Mask size compared to image size affects tracking

yoxu515 / aot-benchmark

An efficient modular implementation of Associating Objects with Transformers for Video Object Segmentation in PyTorch

BSD 3-Clause "New" or "Revised" License

608 stars 108 forks source link

Mask size compared to image size affects tracking #46

Open rihns38 opened 1 year ago

rihns38 commented 1 year ago

Hi,

I have images where the masks are quite small and "round-ish" compared to the total size of the image itself (approx 400 small masks per image and still a decent amount of background). When I try to use the demo.py on the original image and masks, the tracking doesn't work to well.

However, when I crop the original image so that the size of the masks is much larger compared to the total size of the image (approx 10 large masks and some background), the tracking works much better.

Is there a way to change that "mask scaling factor" so that it works on my original images?

Thanks, Renaud

yoxu515 commented 1 year ago

Hi, may I know which AOT model you use? You can change the --max_resolution for eval.py, which scales up the resolutions of frames and masks, as well as the feature maps in AOT engine.
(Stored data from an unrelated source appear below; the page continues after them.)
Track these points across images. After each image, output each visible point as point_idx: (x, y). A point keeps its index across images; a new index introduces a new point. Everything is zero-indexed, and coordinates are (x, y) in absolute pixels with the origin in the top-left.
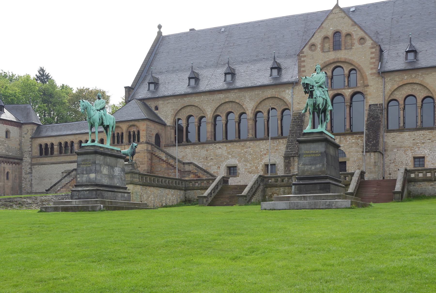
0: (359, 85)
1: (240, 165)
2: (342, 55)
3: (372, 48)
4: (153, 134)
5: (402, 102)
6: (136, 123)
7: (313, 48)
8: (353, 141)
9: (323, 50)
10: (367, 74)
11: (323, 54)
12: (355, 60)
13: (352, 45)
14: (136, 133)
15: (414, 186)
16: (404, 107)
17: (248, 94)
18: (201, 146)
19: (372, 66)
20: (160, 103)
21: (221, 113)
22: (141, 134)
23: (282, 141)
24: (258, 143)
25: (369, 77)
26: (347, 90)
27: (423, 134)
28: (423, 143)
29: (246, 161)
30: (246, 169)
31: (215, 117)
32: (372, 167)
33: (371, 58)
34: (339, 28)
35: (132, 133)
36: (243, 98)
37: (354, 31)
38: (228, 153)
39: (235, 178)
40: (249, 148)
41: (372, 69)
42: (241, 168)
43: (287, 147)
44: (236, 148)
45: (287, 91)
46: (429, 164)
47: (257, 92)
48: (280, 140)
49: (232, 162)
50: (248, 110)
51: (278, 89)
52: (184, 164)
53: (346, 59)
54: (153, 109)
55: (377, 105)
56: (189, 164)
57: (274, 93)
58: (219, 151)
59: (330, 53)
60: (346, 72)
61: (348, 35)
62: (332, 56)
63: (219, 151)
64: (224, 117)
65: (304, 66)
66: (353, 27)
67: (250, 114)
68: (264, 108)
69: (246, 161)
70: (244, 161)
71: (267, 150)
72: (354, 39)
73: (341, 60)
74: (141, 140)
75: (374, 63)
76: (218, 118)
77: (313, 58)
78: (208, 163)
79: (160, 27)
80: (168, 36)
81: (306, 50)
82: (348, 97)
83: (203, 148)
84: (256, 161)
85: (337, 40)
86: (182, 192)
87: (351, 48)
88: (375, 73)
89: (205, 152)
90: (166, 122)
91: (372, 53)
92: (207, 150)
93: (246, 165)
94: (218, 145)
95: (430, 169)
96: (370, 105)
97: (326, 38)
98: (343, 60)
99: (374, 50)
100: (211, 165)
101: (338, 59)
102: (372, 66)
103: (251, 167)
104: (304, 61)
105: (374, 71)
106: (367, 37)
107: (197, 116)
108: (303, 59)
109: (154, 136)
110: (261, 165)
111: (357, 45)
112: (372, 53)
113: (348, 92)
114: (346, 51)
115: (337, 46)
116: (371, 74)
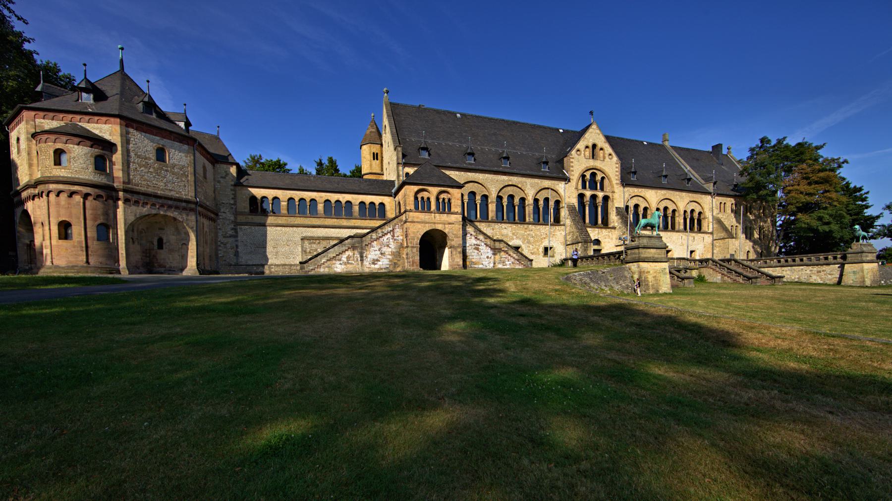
1: (523, 246)
2: (598, 164)
6: (449, 189)
13: (604, 158)
14: (446, 201)
17: (529, 181)
24: (538, 227)
25: (615, 186)
29: (529, 242)
34: (596, 142)
44: (520, 229)
47: (536, 180)
51: (553, 182)
52: (495, 241)
56: (500, 241)
61: (601, 149)
62: (592, 163)
63: (505, 232)
69: (529, 242)
81: (573, 152)
83: (489, 226)
94: (504, 225)
97: (587, 147)
106: (613, 154)
111: (607, 159)
113: (600, 195)
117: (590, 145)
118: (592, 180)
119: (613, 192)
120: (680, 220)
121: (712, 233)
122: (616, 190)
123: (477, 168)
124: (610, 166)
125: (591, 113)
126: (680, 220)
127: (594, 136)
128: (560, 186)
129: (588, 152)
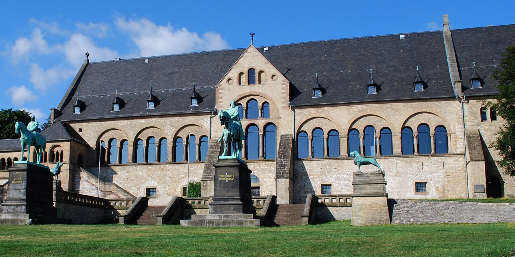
0: (271, 117)
3: (283, 84)
4: (76, 155)
5: (310, 134)
7: (230, 81)
8: (266, 168)
9: (240, 84)
10: (279, 107)
11: (239, 87)
12: (269, 94)
13: (266, 80)
15: (321, 211)
16: (312, 138)
18: (122, 167)
19: (283, 100)
20: (84, 125)
21: (143, 137)
22: (64, 155)
23: (199, 166)
24: (177, 166)
25: (281, 110)
26: (261, 121)
27: (330, 164)
28: (330, 172)
29: (165, 183)
30: (165, 191)
31: (137, 141)
32: (283, 193)
33: (282, 93)
35: (55, 153)
36: (164, 124)
37: (267, 68)
38: (149, 175)
39: (154, 200)
40: (169, 171)
41: (283, 103)
42: (160, 190)
43: (205, 171)
44: (156, 170)
45: (205, 120)
46: (334, 191)
47: (177, 119)
48: (198, 164)
49: (151, 184)
50: (168, 135)
51: (197, 117)
53: (259, 93)
54: (77, 131)
55: (287, 135)
57: (193, 120)
58: (140, 173)
59: (245, 87)
60: (260, 105)
64: (145, 142)
65: (221, 98)
66: (265, 65)
67: (170, 140)
68: (183, 134)
70: (164, 183)
71: (186, 173)
72: (267, 76)
73: (255, 94)
74: (64, 160)
75: (285, 97)
76: (139, 142)
77: (230, 91)
78: (129, 184)
79: (88, 55)
80: (95, 63)
81: (224, 82)
82: (261, 128)
83: (124, 169)
84: (175, 184)
85: (252, 76)
86: (103, 211)
87: (264, 84)
88: (285, 107)
89: (126, 174)
90: (89, 143)
91: (283, 89)
92: (128, 172)
93: (166, 187)
95: (336, 196)
96: (282, 136)
98: (257, 94)
99: (285, 86)
100: (131, 187)
101: (252, 92)
102: (283, 100)
103: (170, 189)
104: (221, 93)
105: (285, 105)
107: (119, 139)
108: (220, 91)
109: (77, 156)
110: (179, 188)
112: (283, 89)
113: (261, 123)
114: (260, 86)
115: (251, 81)
116: (282, 107)
117: (246, 71)
118: (251, 106)
119: (279, 118)
120: (397, 142)
121: (462, 155)
122: (282, 115)
123: (124, 115)
124: (274, 88)
125: (253, 35)
126: (397, 142)
127: (252, 59)
128: (204, 121)
129: (244, 79)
However, a large resolution may be extremely heavy to process, which will need lots of memory and be very slow.

rihns38 commented 1 year ago

Hi,

Thanks for the fast reply.

I am using the "R50_AOTL_PRE_YTB_DAV.pth" model.

Our images are 1040x1408 pix and our mask size range is [300-3000]pix.

In demo.py I see: 259 parser.add_argument('--max_resolution', type=float, default=480 1.3) 276 cfg.TEST_MAX_SIZE = args.max_resolution 800. / 480.

What numbers do you recommend to change the default max resolution to of the lines above considering our image/mask size?

Thanks, Renaud

yoxu515 commented 1 year ago

I think there are two factors:

Your GPU memory. A large size may lead to out of memory error. You may try 1.4, 1.5... until reaching the limit of the upper bound of your GPU memory.
The length of your video. AOT-L keeps adding new memory frames so the memory will keep growing. You can modify the TEST_LONG_TERM_MEM_GAP from 5 to a larger value, or try DeAOT-B or smaller models which only use the first frame and a previous frame as memory. BTW, DeAOT models are better than AOT, and runs with less memory and better performance.

rihns38 commented 1 year ago

Which of the DeAOT model would you recommend using? I tried SwinB-DeAOTL and it worked much better than AOT :) Any other tips for videos where objects are appearing in the center of the field of view from one frame to another?

Thanks

yoxu515 commented 1 year ago

If you only care about performance, choosing SwinB-DeAOTL should be fine. These models are mainly about performance and speed trade-off. If you are sure that objects only appear in the center, you may crop the frames and resize the cropped region to a larger resolution, which may benefit small objects.